Gaming’s art gets a restoration
While maybe not one of gaming’s most pressing questions, it is still a point of contention among many in the industry: When videogames are remade, is it harmless pandering to nostalgia, or is it hurtful to an entertainment medium that needs more originality and freshness in its output, not less?
I walked away from my time with The ICO & Shadow of the Colossus Collection at least sure of one thing—if there is an argument for remakes, this collection sure as hell is it.
That thought didn’t come right away, possibly due to my surprising lack of shock when presented with ICO’s new high-definition polish. Not that HD ICO doesn’t look vastly better than its original PS2 counterpart—because it absolutely does—it’s just that visual quality was never a point of complaint when I experienced the game years ago. For me, returning to this world—and to Yorda—my happiest moment was instead getting to play the “final” version of ICO that other territories received, but which we North Americans had been denied until now.
Instead, it was Shadow of the Colossus where I found myself unprepared for the impact of the work that went into improving Team Ico’s past efforts. I wanted to love the experience of playing Colossus on my PS2 so many years ago, but the uneven—and, at times, brutal—frame rate made that difficult. It was a game before its time; an idea betrayed by hardware that wasn’t yet ready to handle what it was being asked to do. Now, the vast landscapes that you maneuver your faithful companion Agro through shines with a beauty that could only be hinted at previously. As the gigantic Colossi appear before you—intricate in detail and texture, moving through their environments unencumbered by frame drops or overtaxed graphical engines—the realization of what you’re taking part in comes to you in a way that simply wasn’t possible before.
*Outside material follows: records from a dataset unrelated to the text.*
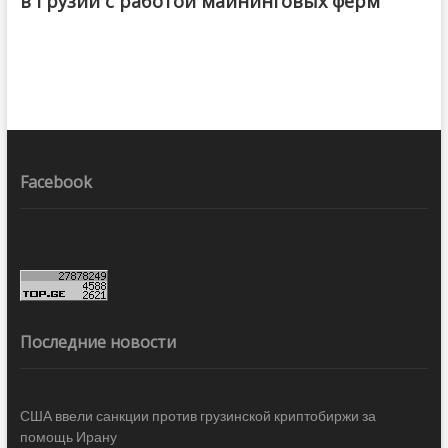
в Грузии с работой майнинговых ферм
Facebook
Последние новости
США ввели санкции против грузинской криптобиржи за
помощь Ирану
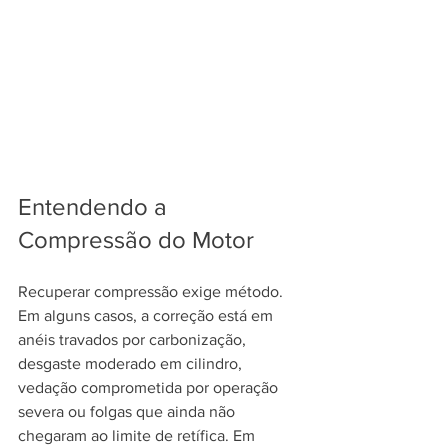
Entendendo a 
Compressão do Motor
Recuperar compressão exige método. 
Em alguns casos, a correção está em 
anéis travados por carbonização, 
desgaste moderado em cilindro, 
vedação comprometida por operação 
severa ou folgas que ainda não 
chegaram ao limite de retífica. Em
Colossus HD isn’t a re-release; the original PS2 version was just the tease.
On a technical level, The ICO & Shadow of the Colossus Collection is like many other similar remakes—two previous-generation games where the audio and video have been beefed up, but where those games still won’t be mistaken for true current-generation projects. It’s also a collection that is about so much more than higher resolution textures or added Stereoscopic 3D—it’s about finally doing justice to two proud moments in the history of our hobby.
SUMMARY: The ICO & Shadow of the Colossus Collection brings two fantastic games to players in the way they were always meant to be experienced.
- THE GOOD: Two fantastic games that now look as good as they play.
- THE BAD: The length of time between Team Ico projects.
- THE UGLY: My rage at controllable cameras that won’t stay put.